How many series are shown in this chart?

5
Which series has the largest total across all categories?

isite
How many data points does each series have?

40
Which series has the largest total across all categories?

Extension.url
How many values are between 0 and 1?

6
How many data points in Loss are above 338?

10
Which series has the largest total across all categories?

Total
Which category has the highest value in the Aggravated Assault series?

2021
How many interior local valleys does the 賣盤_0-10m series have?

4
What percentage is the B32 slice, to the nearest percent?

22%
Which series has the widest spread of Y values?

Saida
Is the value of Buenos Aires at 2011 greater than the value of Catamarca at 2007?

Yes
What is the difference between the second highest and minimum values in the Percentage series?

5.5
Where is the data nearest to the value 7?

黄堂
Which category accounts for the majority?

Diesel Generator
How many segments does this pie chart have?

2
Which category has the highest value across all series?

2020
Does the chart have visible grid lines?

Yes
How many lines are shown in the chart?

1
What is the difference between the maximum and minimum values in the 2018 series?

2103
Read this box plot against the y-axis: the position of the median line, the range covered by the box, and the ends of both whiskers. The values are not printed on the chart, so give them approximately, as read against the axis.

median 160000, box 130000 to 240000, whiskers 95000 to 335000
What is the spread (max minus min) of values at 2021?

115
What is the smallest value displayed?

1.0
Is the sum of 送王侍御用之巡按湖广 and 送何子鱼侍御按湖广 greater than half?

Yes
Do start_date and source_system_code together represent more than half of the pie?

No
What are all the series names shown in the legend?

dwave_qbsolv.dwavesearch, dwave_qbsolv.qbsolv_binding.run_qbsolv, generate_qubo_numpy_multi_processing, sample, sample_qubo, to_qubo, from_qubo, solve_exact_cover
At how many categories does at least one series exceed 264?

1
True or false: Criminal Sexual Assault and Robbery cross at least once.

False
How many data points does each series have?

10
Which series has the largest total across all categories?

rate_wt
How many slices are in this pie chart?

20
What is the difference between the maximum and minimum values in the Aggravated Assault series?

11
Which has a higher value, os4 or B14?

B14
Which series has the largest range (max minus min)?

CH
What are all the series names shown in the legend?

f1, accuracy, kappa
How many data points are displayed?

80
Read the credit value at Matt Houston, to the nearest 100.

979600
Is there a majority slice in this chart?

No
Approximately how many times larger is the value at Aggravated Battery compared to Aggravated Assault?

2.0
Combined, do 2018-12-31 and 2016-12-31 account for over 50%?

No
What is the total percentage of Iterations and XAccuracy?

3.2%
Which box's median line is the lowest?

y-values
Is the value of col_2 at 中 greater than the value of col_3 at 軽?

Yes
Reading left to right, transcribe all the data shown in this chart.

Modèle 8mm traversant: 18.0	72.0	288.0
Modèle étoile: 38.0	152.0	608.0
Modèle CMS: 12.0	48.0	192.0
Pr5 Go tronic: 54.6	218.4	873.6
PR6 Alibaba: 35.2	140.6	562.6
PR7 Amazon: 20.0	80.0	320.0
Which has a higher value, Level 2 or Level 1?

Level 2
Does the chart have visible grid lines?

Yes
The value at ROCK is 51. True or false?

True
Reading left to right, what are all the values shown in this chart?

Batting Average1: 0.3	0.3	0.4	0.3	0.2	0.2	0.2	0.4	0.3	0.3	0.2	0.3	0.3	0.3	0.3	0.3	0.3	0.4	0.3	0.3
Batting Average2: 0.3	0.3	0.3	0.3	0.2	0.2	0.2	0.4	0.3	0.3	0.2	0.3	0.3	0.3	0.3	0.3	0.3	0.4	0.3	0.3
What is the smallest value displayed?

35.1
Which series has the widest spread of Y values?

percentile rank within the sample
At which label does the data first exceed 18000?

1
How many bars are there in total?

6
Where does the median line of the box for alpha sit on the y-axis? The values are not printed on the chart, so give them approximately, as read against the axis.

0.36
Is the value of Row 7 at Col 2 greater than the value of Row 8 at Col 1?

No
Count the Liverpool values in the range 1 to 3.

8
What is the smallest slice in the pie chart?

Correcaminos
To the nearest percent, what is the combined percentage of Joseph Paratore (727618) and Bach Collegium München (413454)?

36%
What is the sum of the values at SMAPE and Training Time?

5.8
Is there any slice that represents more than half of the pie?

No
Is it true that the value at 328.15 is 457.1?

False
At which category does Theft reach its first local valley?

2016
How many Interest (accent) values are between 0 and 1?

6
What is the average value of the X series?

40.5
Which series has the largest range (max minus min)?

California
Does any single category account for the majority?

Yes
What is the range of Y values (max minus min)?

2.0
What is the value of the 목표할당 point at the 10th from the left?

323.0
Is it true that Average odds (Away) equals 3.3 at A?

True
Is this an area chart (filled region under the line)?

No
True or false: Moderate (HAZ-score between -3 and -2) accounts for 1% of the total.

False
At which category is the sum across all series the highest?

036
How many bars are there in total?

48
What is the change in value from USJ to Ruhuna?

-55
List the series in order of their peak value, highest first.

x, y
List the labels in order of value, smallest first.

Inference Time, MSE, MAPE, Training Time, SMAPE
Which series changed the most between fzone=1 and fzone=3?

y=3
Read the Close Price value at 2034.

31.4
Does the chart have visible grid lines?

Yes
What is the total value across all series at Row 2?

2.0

## [Work instruction]
Copy out all of the entries above word for word, keeping every line in its original order.

## [Answer for this exercise]
How many series are shown in this chart?

5
Which series has the largest total across all categories?

isite
How many data points does each series have?

40
Which series has the largest total across all categories?

Extension.url
How many values are between 0 and 1?

6
How many data points in Loss are above 338?

10
Which series has the largest total across all categories?

Total
Which category has the highest value in the Aggravated Assault series?

2021
How many interior local valleys does the 賣盤_0-10m series have?

4
What percentage is the B32 slice, to the nearest percent?

22%
Which series has the widest spread of Y values?

Saida
Is the value of Buenos Aires at 2011 greater than the value of Catamarca at 2007?

Yes
What is the difference between the second highest and minimum values in the Percentage series?

5.5
Where is the data nearest to the value 7?

黄堂
Which category accounts for the majority?

Diesel Generator
How many segments does this pie chart have?

2
Which category has the highest value across all series?

2020
Does the chart have visible grid lines?

Yes
How many lines are shown in the chart?

1
What is the difference between the maximum and minimum values in the 2018 series?

2103
Read this box plot against the y-axis: the position of the median line, the range covered by the box, and the ends of both whiskers. The values are not printed on the chart, so give them approximately, as read against the axis.

median 160000, box 130000 to 240000, whiskers 95000 to 335000
What is the spread (max minus min) of values at 2021?

115
What is the smallest value displayed?

1.0
Is the sum of 送王侍御用之巡按湖广 and 送何子鱼侍御按湖广 greater than half?

Yes
Do start_date and source_system_code together represent more than half of the pie?

No
What are all the series names shown in the legend?

dwave_qbsolv.dwavesearch, dwave_qbsolv.qbsolv_binding.run_qbsolv, generate_qubo_numpy_multi_processing, sample, sample_qubo, to_qubo, from_qubo, solve_exact_cover
At how many categories does at least one series exceed 264?

1
True or false: Criminal Sexual Assault and Robbery cross at least once.

False
How many data points does each series have?

10
Which series has the largest total across all categories?

rate_wt
How many slices are in this pie chart?

20
What is the difference between the maximum and minimum values in the Aggravated Assault series?

11
Which has a higher value, os4 or B14?

B14
Which series has the largest range (max minus min)?

CH
What are all the series names shown in the legend?

f1, accuracy, kappa
How many data points are displayed?

80
Read the credit value at Matt Houston, to the nearest 100.

979600
Is there a majority slice in this chart?

No
Approximately how many times larger is the value at Aggravated Battery compared to Aggravated Assault?

2.0
Combined, do 2018-12-31 and 2016-12-31 account for over 50%?

No
What is the total percentage of Iterations and XAccuracy?

3.2%
Which box's median line is the lowest?

y-values
Is the value of col_2 at 中 greater than the value of col_3 at 軽?

Yes
Reading left to right, transcribe all the data shown in this chart.

Modèle 8mm traversant: 18.0	72.0	288.0
Modèle étoile: 38.0	152.0	608.0
Modèle CMS: 12.0	48.0	192.0
Pr5 Go tronic: 54.6	218.4	873.6
PR6 Alibaba: 35.2	140.6	562.6
PR7 Amazon: 20.0	80.0	320.0
Which has a higher value, Level 2 or Level 1?

Level 2
Does the chart have visible grid lines?

Yes
The value at ROCK is 51. True or false?

True
Reading left to right, what are all the values shown in this chart?

Batting Average1: 0.3	0.3	0.4	0.3	0.2	0.2	0.2	0.4	0.3	0.3	0.2	0.3	0.3	0.3	0.3	0.3	0.3	0.4	0.3	0.3
Batting Average2: 0.3	0.3	0.3	0.3	0.2	0.2	0.2	0.4	0.3	0.3	0.2	0.3	0.3	0.3	0.3	0.3	0.3	0.4	0.3	0.3
What is the smallest value displayed?

35.1
Which series has the widest spread of Y values?

percentile rank within the sample
At which label does the data first exceed 18000?

1
How many bars are there in total?

6
Where does the median line of the box for alpha sit on the y-axis? The values are not printed on the chart, so give them approximately, as read against the axis.

0.36
Is the value of Row 7 at Col 2 greater than the value of Row 8 at Col 1?

No
Count the Liverpool values in the range 1 to 3.

8
What is the smallest slice in the pie chart?

Correcaminos
To the nearest percent, what is the combined percentage of Joseph Paratore (727618) and Bach Collegium München (413454)?

36%
What is the sum of the values at SMAPE and Training Time?

5.8
Is there any slice that represents more than half of the pie?

No
Is it true that the value at 328.15 is 457.1?

False
At which category does Theft reach its first local valley?

2016
How many Interest (accent) values are between 0 and 1?

6
What is the average value of the X series?

40.5
Which series has the largest range (max minus min)?

California
Does any single category account for the majority?

Yes
What is the range of Y values (max minus min)?

2.0
What is the value of the 목표할당 point at the 10th from the left?

323.0
Is it true that Average odds (Away) equals 3.3 at A?

True
Is this an area chart (filled region under the line)?

No
True or false: Moderate (HAZ-score between -3 and -2) accounts for 1% of the total.

False
At which category is the sum across all series the highest?

036
How many bars are there in total?

48
What is the change in value from USJ to Ruhuna?

-55
List the series in order of their peak value, highest first.

x, y
List the labels in order of value, smallest first.

Inference Time, MSE, MAPE, Training Time, SMAPE
Which series changed the most between fzone=1 and fzone=3?

y=3
Read the Close Price value at 2034.

31.4
Does the chart have visible grid lines?

Yes
What is the total value across all series at Row 2?

2.0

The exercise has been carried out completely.